Marillion  - Brave (1994)

Por stormwatch

Hoje decidi escrever algo sobre um grupo que a mim me toca muito em termos de rock progressivo, estou a falar de Marillion, e o album escolhido foi o Brave.
È um albúm que me apaixonei logo no 1º contacto, conhecia Marillion mas do tempo de Fish, e tinha uma certa relutância em ouvir tudo o que fosse pós Fish, pois ele era a alma de Marillion nessa altura.Steve Hogarth traz algo de novo e extraordinario a este album.
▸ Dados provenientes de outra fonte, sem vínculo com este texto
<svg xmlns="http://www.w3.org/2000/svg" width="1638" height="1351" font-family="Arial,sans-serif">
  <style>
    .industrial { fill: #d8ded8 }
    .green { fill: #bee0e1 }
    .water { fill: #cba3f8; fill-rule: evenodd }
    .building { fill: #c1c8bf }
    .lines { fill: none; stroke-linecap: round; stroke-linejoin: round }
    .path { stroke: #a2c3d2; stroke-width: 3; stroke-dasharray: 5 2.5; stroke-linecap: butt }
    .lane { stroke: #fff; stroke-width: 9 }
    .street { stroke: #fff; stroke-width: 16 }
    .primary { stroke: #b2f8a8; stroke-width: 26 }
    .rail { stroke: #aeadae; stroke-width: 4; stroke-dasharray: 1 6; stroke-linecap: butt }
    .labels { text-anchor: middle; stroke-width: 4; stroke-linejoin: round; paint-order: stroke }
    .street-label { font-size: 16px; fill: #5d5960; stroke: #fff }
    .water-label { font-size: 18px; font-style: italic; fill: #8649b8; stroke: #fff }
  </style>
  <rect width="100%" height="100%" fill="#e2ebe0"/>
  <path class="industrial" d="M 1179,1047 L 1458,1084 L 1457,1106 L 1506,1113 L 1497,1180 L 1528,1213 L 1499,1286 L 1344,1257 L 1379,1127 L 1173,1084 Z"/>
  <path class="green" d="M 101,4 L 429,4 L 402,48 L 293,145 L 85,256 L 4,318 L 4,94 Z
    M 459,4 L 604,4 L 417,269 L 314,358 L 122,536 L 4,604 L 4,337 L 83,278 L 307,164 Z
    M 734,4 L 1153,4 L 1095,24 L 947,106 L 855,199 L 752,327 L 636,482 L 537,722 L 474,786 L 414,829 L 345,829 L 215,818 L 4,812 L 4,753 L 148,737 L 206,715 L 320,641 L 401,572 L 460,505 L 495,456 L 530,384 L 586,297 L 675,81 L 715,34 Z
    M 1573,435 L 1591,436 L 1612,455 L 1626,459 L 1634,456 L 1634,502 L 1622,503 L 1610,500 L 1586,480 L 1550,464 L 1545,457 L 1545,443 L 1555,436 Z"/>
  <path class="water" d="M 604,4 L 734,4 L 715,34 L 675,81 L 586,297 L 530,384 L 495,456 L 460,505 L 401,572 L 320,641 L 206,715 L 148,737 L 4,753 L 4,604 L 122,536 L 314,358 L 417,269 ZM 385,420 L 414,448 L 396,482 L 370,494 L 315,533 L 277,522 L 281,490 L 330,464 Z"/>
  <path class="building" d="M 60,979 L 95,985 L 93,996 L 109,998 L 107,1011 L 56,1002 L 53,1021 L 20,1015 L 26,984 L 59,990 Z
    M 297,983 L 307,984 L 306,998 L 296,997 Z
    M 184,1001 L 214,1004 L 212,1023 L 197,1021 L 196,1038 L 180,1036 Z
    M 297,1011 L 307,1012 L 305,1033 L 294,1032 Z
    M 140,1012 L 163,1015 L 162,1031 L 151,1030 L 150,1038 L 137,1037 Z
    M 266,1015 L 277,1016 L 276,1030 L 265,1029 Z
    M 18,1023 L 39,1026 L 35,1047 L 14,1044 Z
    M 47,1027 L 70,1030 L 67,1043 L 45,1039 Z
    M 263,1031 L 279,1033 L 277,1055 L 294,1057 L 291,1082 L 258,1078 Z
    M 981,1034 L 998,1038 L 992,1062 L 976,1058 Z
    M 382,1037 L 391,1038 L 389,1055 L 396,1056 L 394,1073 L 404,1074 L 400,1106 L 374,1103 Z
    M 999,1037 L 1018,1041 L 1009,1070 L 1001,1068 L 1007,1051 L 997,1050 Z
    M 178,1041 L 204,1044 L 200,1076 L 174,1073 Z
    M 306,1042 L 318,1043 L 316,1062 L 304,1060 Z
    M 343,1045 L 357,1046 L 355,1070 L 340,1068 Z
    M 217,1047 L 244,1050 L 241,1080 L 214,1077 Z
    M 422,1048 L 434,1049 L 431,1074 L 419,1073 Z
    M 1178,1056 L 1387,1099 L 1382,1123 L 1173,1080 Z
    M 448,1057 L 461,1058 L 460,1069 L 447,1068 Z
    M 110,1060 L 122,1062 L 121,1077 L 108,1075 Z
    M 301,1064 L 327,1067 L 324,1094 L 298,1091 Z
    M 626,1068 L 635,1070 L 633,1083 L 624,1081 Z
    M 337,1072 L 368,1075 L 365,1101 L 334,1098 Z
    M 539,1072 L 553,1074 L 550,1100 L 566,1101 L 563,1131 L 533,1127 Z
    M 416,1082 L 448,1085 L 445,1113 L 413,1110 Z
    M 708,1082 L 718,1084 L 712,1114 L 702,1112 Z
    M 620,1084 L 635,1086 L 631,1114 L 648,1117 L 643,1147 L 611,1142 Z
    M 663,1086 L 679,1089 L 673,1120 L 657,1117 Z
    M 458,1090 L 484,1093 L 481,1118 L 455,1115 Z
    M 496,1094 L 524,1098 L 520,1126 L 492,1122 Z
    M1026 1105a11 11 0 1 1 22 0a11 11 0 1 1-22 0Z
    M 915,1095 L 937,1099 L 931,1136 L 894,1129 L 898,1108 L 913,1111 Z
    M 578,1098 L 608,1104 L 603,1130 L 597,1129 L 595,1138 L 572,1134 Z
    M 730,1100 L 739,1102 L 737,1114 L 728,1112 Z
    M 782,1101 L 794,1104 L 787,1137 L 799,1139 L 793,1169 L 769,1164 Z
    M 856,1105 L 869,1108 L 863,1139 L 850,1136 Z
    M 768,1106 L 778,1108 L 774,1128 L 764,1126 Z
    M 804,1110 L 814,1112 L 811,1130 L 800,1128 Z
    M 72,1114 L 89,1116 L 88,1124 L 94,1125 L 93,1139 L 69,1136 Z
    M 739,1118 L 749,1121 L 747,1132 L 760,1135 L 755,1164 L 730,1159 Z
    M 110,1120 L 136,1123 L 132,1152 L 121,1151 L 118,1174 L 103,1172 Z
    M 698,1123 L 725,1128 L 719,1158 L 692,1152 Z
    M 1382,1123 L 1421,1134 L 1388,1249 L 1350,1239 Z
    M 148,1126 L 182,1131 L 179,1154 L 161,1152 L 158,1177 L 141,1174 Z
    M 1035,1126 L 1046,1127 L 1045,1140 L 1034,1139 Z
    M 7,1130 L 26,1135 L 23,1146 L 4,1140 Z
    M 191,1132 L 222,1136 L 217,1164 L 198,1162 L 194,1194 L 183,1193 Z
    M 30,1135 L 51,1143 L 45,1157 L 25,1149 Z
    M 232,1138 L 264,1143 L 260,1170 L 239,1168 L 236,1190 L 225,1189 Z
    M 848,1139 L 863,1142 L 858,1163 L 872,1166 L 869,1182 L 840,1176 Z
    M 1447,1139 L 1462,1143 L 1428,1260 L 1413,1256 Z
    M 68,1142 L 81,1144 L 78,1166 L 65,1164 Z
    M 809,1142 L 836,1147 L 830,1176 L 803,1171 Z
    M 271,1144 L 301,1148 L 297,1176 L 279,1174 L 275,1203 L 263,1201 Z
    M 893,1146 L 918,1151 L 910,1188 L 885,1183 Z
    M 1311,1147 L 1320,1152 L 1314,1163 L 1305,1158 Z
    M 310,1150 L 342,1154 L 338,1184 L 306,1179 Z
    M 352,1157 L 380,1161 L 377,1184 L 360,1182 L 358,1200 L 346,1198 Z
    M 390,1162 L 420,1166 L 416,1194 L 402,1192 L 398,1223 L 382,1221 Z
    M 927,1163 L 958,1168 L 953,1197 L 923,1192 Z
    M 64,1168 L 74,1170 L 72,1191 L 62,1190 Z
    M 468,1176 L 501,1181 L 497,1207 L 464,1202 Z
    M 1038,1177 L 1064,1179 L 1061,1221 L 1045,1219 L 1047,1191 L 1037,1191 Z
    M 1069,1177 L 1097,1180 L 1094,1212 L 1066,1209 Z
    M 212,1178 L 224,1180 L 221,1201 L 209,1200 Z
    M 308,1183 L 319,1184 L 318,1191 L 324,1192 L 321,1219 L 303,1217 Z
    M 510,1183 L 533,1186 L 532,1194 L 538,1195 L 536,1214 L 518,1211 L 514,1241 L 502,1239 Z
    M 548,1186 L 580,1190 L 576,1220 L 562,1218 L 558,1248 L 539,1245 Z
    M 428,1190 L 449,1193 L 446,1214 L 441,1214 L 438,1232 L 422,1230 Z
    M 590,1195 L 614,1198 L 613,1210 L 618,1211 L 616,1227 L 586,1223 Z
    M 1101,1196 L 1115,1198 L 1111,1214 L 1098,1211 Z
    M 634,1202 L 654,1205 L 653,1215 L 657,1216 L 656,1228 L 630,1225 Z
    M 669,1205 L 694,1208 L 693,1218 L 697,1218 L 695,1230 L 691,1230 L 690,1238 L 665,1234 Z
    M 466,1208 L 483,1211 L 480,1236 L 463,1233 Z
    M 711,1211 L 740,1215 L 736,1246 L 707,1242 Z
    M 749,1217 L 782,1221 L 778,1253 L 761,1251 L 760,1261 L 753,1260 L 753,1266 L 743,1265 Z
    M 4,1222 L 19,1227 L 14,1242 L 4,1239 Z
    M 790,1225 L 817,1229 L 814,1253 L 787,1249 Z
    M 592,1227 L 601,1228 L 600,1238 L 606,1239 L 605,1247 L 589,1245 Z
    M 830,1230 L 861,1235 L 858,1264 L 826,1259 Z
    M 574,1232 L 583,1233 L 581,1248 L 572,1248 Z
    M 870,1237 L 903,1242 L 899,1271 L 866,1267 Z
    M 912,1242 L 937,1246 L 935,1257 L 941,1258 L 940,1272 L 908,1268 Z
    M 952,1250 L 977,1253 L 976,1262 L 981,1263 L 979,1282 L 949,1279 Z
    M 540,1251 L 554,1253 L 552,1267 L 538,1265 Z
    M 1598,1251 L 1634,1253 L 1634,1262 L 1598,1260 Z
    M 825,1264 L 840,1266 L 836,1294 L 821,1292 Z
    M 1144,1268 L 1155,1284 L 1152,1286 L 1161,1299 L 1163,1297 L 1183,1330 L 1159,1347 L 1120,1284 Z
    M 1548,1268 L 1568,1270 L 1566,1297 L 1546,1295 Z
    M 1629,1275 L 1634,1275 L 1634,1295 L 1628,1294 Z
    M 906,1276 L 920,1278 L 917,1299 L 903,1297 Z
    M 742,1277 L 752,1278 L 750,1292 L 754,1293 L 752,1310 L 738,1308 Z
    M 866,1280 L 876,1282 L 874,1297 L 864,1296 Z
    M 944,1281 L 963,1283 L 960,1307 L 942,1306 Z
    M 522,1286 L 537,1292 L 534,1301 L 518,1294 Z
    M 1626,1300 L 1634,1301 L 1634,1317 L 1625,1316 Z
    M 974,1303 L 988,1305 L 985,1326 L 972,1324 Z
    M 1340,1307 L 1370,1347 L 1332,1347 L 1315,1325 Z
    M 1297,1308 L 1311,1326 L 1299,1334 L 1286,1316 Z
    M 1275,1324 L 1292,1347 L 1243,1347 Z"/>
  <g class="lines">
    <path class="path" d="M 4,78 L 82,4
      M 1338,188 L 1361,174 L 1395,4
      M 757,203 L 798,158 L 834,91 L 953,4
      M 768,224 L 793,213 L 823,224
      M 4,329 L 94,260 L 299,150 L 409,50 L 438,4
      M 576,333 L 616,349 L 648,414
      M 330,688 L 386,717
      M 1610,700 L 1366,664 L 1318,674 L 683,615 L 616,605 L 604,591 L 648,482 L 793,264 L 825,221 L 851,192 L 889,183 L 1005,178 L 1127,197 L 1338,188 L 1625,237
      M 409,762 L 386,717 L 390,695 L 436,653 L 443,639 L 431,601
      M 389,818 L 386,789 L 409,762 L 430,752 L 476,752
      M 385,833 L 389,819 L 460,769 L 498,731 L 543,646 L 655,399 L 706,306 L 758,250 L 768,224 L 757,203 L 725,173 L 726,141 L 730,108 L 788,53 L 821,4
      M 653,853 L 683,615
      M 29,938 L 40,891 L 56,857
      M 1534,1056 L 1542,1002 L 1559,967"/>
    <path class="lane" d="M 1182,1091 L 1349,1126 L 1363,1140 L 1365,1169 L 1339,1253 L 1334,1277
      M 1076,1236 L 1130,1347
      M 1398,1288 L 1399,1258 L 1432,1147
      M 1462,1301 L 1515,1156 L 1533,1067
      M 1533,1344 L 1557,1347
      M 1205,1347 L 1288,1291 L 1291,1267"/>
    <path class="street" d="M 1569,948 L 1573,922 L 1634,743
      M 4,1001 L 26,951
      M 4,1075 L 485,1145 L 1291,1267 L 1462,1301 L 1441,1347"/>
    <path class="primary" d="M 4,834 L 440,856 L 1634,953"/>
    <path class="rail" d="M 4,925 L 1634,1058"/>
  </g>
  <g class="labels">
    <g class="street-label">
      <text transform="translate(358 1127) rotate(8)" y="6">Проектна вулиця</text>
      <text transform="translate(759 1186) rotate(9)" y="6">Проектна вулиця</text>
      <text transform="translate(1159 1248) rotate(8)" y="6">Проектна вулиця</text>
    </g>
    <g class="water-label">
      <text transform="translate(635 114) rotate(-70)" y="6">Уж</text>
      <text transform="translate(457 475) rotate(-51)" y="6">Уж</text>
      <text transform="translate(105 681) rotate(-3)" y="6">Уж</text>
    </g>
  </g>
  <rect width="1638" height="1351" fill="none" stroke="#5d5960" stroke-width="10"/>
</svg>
Como alguns devem saber este album é basicamente a historia de uma garota que foi raptada, violada, e depois abandonada completamente nua nas ruas de Londres, onde acabou por se atirar ao rio e faleceu.È um album um pouco pesado no sentimento, e o começo retrata bem isso com a guitarra de Steve Rothery a criar um clima de nevoeiro, os barcos no cais e suas buzinas, tal e qual uma cena de um filme de suspense de Alfred Hitchcock.A 3ª faixa um runaway, uma tentativa de fuga, a voz de sua mãe,o desespero, o sofrimento da guitarra de Rothery, o no meio de tudo isto a voz de Hogarth bem sentida e pesada.Continuando a saga temos a 5ª faixa, aqui as teclas de Mark Kelly e a bateria de Ian Mosley, a criarem o ambiente, o acelarar do ritmo até chegar á loucura ( mad ), e com o grupo todo a explodir num sossecivo grupo de acordes ( mantenham a respiração até sentiram a começar, diz Hogarth ), até chegar á faixa 7, o descalabro de todos os acontecimentos vividos.Pete Trewavas começa a faixa 8 com o seu caracteristico som de baixo bem cheio a crair desta vez um ambiente muito calmo, como de uma emoção até então vivida e ter-se dado o climax aí, the slide, o deslizar.Pelo meio do album vão aparecendo varias situações relatadas por Hogarth.A faixa 11 é do mais bonito feito neste album, uma balada onde Mark Kelly demonstra todo seu virtuosismo nos teclados, tal como diz a letra the hallow man, uma linda canção de embalar.A musica que dá nome ao album é a 15, uma linda melodia em gaita de foles e uma homenagem á bravura da garota, parece um som vindo do ceu, com os samplers de Kelly.Por fim e quase a terminar uma sosseção de 3 temas todos interligados e onde os musicos dão voz a todo o seu explendor como rock progressivo, simplesmente deslumbrante, para terminar com um made again acustico fabuloso.
È um album a não perder, uma sinfonia quase a tocar uma opera rock, do mais perfeito feito até hoje, e numa decada onde o r. p. não era tão sentido e purista como nos anos 70´s.È um album para ser ouvido, como diz no final: "play it loud with the lights off".LINDO.